Bien que l'Iran prétende le contraire, a-t-il poursuivi, le programme de missiles n'est pas destiné à la défense, mais « il est davantage lié aux plans expansionnistes du CGRI et à l'aide qu'il apporte aux branches militaires qu'il a créées pour mettre en œuvre ces plans ».

Les missiles représentent « une grave menace »

« Le mépris flagrant de l'Iran pour les normes internationales doit être abordé », a affirmé le 7 février Robert Palladino, porte-parole adjoint du département d'État américain, suite à l'arrivée du nouveau missile balistique et au test du missile de croisière.

« Nous devons relancer des restrictions internationales plus dures pour décourager le programme de missiles de l'Iran », a-t-il déclaré.

« Les États-Unis continueront sans relâche de mobiliser le soutien mondial pour confronter l'activité de missiles balistiques imprudente du régime iranien, et nous continuerons d'imposer une pression suffisante au régime afin qu'il change son comportement malveillant, y compris en mettant en œuvre toutes nos sanctions. »

En plus du développement de son programme de missiles, l'Iran mène une campagne médiatique provocante qui cherche à défier les pays occidentaux et les États-Unis en particulier, a indiqué Sheyar Turko, qui étudie le financement du CGRI.

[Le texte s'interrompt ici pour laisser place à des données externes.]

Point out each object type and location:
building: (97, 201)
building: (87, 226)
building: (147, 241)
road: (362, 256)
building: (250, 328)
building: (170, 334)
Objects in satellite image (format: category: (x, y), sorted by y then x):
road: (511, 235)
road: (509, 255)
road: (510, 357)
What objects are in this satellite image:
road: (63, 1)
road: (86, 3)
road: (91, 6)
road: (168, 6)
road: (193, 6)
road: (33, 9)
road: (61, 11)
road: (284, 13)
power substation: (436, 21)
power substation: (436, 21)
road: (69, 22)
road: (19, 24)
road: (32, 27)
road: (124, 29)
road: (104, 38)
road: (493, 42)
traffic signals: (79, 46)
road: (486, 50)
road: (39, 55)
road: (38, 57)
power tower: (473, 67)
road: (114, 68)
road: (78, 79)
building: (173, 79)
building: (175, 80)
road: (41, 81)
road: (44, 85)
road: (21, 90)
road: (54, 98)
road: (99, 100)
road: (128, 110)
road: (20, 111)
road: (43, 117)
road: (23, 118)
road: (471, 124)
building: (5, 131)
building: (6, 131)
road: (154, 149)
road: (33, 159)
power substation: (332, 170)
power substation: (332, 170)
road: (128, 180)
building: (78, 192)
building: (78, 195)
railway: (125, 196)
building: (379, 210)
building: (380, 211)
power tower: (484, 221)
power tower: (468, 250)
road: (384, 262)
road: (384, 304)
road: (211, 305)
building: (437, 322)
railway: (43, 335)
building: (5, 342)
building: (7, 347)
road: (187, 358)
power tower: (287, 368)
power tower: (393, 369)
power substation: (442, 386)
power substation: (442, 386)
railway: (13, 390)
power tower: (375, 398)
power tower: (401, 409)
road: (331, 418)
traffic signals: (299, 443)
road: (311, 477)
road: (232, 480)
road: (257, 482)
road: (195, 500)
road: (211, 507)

Les efforts continus du CGRI pour augmenter la portée et la précision de ses missiles et pour accroître le nombre de tests et de lancements opérationnels renforcent la méfiance et contribuent à l'instabilité régionale, fait savoir l'Union européenne dans un communiqué du 4 février.

Des usines d'armes contrôlées par le CGRI

L'aspect le plus grave du problème des missiles iraniens est le transfert du processus de fabrication ou d'assemblage vers des usines supervisées par des officiers du CGRI dans des pays comme le Yémen, la Syrie et le Liban, a expliqué Turko à Al-Mashareq.

Ces usines seront « finalement entre les mains de groupes armés affiliés au CGRI dans ces pays », a-t-il indiqué, notant qu'il serait impossible pour ces pays de faire valoir leur souveraineté dans ces circonstances.

« L'Iran teste des missiles balistiques sous prétexte de tests de missiles porteurs de satellites, afin d'échapper aux accusations d'infractions de résolutions de l'ONU et à l'imposition de nouvelles sanctions », a déclaré l'expert en sécurité Abdoul Karim Ahmed à Al-Mashareq.

Ahmed a prévenu du danger d'un système de missile sol-sol à moyenne portée ne nécessitant pas beaucoup de précision technique pour la construction et qui est fourni par l'Iran à ses intermédiaires militaires dans la région, ajoutant que ces armes présentent « une menace constante ».

« L'Iran a également développé la série de missiles antichars Toophan, et notamment les missiles Touphan 3 et Toophan 7 », a-t-il rapporté.

Les Iraniens « paient une très lourde facture pour un programme de missiles qui a eu un impact [négatif] sur leur situation économique », a-t-il conclu.